[Source document]
****************

My feeling is that "A" is not used as an indefinite article but as the beginning of the alphabet. Sorry, I don't know how to explain it. A is the first letter, 1 is the first number. As TimLA specified right at the beginning, the term is simply a double reinforcement that has nothing to do with grammar.  I think you have to assume that, in this context, "A-number 1" means brilliant or the equivalent.


----------



## ectropion

ectropion said:


> @andym: Hai considerato l'ipotesi che quella A non sia un articolo indefinito ma una lettera dell'alfabeto, la prima, che indicherebbe la prima categoria, il top del top? Nota che è usata la maiuscola...





andym said:


> Ectropion
> Yes you're absolutely right.
> Please accept my apologies (and CPA as well).
> Tim - I was misled by my initial Google search - as someone said I should have put the expression in quotation marks (I'm surprised it made such a difference to the results, but here you go). My comments were based on the mistaken belief that this was an expression that wasn't in use - not as to whether it is 'right' or 'wrong' - there are plenty of expressions that start off as common mistakes (which this one might or might not be) and end up as standard usage.


Esattamente: un "super-numero uno". I've already noted in a preceding post that the A could be the first letter of the alphabet and finally Andym understood our point, so I think there's nothing to add to this topic.


----------

****************

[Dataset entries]
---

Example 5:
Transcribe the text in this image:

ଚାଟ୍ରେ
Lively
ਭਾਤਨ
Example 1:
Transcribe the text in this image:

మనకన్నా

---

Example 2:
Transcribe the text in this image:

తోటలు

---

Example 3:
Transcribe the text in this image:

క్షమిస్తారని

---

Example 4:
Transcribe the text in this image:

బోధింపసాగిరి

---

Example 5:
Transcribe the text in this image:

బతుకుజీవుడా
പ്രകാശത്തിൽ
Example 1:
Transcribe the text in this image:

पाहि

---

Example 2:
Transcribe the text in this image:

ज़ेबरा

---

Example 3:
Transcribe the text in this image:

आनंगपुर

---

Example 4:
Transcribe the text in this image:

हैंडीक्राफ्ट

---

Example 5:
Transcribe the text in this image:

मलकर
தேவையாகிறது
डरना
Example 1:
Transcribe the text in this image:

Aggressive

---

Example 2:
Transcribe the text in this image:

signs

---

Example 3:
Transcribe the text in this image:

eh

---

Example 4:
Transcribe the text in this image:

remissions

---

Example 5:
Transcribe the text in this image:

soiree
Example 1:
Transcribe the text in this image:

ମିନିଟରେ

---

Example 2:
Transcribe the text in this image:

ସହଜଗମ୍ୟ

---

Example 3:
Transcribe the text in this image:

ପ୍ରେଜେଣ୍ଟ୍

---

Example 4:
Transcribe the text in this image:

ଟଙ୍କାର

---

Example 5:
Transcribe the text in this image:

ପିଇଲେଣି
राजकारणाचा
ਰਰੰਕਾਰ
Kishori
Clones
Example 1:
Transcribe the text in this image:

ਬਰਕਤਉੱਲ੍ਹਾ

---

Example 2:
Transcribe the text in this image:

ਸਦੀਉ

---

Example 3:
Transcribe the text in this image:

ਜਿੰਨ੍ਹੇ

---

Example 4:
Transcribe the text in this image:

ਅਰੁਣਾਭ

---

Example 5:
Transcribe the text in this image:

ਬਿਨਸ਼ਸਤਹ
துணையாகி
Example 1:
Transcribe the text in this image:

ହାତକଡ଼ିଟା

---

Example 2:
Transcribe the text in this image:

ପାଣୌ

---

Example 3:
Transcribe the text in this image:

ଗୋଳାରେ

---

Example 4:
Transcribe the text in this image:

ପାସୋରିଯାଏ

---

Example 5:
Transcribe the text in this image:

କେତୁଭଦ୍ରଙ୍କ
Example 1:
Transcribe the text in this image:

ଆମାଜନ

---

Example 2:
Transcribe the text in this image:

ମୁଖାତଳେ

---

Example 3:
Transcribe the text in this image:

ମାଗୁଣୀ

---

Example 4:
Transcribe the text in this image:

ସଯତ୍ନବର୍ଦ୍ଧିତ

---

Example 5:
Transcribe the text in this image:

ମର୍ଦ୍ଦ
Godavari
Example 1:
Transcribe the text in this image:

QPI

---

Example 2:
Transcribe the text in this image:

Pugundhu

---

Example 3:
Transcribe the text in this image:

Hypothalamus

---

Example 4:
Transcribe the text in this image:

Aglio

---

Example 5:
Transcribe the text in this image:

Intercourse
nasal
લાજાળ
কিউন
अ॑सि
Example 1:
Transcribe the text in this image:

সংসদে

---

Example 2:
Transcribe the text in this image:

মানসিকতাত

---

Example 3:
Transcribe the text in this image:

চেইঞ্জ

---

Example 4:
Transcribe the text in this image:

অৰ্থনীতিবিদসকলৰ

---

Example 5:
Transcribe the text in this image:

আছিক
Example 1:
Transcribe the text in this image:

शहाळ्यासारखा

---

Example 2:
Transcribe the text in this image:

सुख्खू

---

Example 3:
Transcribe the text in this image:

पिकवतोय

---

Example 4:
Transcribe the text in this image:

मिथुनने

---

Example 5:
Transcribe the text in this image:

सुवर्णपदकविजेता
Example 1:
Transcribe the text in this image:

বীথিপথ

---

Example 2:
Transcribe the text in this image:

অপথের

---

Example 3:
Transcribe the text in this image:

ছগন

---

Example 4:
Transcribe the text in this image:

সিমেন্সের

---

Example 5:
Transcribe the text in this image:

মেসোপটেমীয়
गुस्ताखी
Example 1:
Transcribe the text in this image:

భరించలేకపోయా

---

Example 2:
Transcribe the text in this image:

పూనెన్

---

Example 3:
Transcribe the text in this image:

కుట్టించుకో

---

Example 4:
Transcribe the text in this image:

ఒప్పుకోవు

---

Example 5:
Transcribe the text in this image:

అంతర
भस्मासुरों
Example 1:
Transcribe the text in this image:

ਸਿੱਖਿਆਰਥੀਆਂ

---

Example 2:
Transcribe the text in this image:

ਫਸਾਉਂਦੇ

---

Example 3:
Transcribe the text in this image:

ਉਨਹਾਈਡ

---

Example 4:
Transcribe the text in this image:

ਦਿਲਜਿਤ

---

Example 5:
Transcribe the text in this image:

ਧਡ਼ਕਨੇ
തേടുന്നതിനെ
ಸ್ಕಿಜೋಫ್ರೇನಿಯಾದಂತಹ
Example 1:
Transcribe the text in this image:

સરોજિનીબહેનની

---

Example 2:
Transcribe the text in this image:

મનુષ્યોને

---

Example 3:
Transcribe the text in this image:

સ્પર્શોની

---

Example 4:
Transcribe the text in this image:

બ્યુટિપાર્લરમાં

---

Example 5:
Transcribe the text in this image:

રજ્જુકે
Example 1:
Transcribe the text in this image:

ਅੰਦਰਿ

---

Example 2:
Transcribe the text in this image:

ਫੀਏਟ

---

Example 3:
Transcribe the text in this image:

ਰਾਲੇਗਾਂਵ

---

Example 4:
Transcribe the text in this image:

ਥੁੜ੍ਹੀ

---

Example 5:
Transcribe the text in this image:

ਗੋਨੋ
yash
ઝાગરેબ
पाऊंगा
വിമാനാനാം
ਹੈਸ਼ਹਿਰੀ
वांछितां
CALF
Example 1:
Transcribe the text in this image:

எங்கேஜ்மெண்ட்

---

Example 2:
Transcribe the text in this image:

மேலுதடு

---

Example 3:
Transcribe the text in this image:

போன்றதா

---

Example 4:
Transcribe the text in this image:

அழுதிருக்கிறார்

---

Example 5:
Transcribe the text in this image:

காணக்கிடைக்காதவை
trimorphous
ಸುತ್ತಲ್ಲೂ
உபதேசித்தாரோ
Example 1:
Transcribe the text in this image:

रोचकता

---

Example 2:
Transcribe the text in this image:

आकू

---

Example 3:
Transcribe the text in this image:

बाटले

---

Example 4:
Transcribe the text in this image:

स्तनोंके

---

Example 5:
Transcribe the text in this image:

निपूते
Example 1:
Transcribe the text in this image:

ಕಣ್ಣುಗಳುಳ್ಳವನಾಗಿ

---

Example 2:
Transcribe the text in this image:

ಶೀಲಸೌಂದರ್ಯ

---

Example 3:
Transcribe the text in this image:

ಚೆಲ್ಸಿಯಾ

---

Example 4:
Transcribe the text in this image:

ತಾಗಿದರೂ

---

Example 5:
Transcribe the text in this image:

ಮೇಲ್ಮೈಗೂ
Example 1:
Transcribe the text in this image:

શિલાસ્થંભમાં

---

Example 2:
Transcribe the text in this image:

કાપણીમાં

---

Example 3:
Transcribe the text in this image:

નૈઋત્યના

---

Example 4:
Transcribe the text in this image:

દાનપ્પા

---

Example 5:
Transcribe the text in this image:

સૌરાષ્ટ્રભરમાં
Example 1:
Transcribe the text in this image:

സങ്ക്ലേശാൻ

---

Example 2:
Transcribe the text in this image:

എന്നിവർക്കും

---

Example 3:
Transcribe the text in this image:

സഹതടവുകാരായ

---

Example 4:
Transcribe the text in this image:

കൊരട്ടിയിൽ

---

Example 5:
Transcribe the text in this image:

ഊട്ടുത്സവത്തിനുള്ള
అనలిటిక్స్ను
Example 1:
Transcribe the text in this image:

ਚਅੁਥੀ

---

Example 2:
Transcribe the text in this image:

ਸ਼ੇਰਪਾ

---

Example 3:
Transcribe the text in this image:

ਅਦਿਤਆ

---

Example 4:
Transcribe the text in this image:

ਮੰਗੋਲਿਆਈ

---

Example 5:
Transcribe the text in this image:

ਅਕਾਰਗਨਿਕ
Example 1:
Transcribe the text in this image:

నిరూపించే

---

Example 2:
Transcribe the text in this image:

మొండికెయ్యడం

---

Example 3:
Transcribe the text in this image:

****************

[Instructions to follow] Transcribe the forum thread about "A-number 1" from "My feeling is" to "usata la maiuscola...".

[Task answer]
My feeling is that "A" is not used as an indefinite article but as the beginning of the alphabet. Sorry, I don't know how to explain it. A is the first letter, 1 is the first number. As TimLA specified right at the beginning, the term is simply a double reinforcement that has nothing to do with grammar.  I think you have to assume that, in this context, "A-number 1" means brilliant or the equivalent.


----------



## ectropion

ectropion said:


> @andym: Hai considerato l'ipotesi che quella A non sia un articolo indefinito ma una lettera dell'alfabeto, la prima, che indicherebbe la prima categoria, il top del top? Nota che è usata la maiuscola...